The improvement in the sector was linked to access to credit through the new policy on increasing private sector participation, emphasis on the entire agriculture value chain, and using agriculture to boost employment, wealth creation and food security.
Analysts have commended the performance by the banks as a demonstrating of their belief in the ability of agriculture to transform the economy. The CBN said with the credit trend in the banks, Nigeria may be close to realising its economic diversification objectives that will lead to less dependence on oil.
Chairman, the Tractor Owners & Hiring Facilities Association of Nigeria (TOHFAN), Alhaji Danladi Garba,
said Nigeria could produce food, noting that agric business is profitable. He said that gone were the days when borrowers beg banks to lend to the agric sector. Today, the tides have turned. The buzz for agric financing is on, and no lender wants to be left behind.

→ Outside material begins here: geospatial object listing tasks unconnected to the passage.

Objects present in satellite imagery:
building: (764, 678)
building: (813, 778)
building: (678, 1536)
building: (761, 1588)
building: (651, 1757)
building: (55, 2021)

Also some banks are also supporting agriculture. For instance, Sterling Bank Plc has financed the purchase of tractors for members of the TOHFAN. The bank noted that its involvement in the agricultural sector was based on the need to reposition the sector as the main stay of the economy given the dwindling oil revenue.

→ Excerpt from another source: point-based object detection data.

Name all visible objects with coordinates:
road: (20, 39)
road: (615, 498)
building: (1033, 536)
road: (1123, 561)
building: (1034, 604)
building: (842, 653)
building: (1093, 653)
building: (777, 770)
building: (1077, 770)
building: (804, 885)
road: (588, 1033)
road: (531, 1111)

The bank’s Managing Director, Yemi Adeola, said it finances the purchase/acquisition of tractors from reputable manufacturers such as Massey Ferguson, Mahindra, New Holland, John Deere and Tak Tractors, who will also provide basic training on utilisation and offer after-sales maintenance services.
The tractors which have been distributed to members of the association following the first disbursement would help in the adoption of mechanised agriculture, leading to additional hectare coverage, higher yields and enhance food security in the country.
“Sterling Bank Plc has continually restated its commitment to the strategic growth of the agricultural sector by providing adequate funding in alignment with the ongoing reforms in the sector aimed at repositioning it as an attractive business proposition, an input provider for the manufacturing sector and a key foreign exchange earner.
“The best bank in Agric Award was conferred on the Bank in recognition of its critical role in the dispensing of financial services to actors in the Nigerian agricultural value chain. This we have demonstrated again with the financing of the tractors which will add value to the sector,” he said.
Also, First City Monument Bank said it will continue to intensify its support to the agricultural sector and its value chain including lending more to the subsector in the interest of the economy.
“We note that four basic commodities that are consumed by Nigerians – rice, wheat, fish and sugar jointly account for a significant amount of the country’s annual import bill. We are convinced that the nation has the capacity to produce these consumables in required amounts to meet our domestic consumption needs. With its attendant impact on GDP and job creation, agriculture remains a critical focus sector of the financial system,” it said.
The bank said the lender is focused on being a strategic partner to the government and other stakeholders in the agric sector to ensure food sufficiency, employment and revenue generation.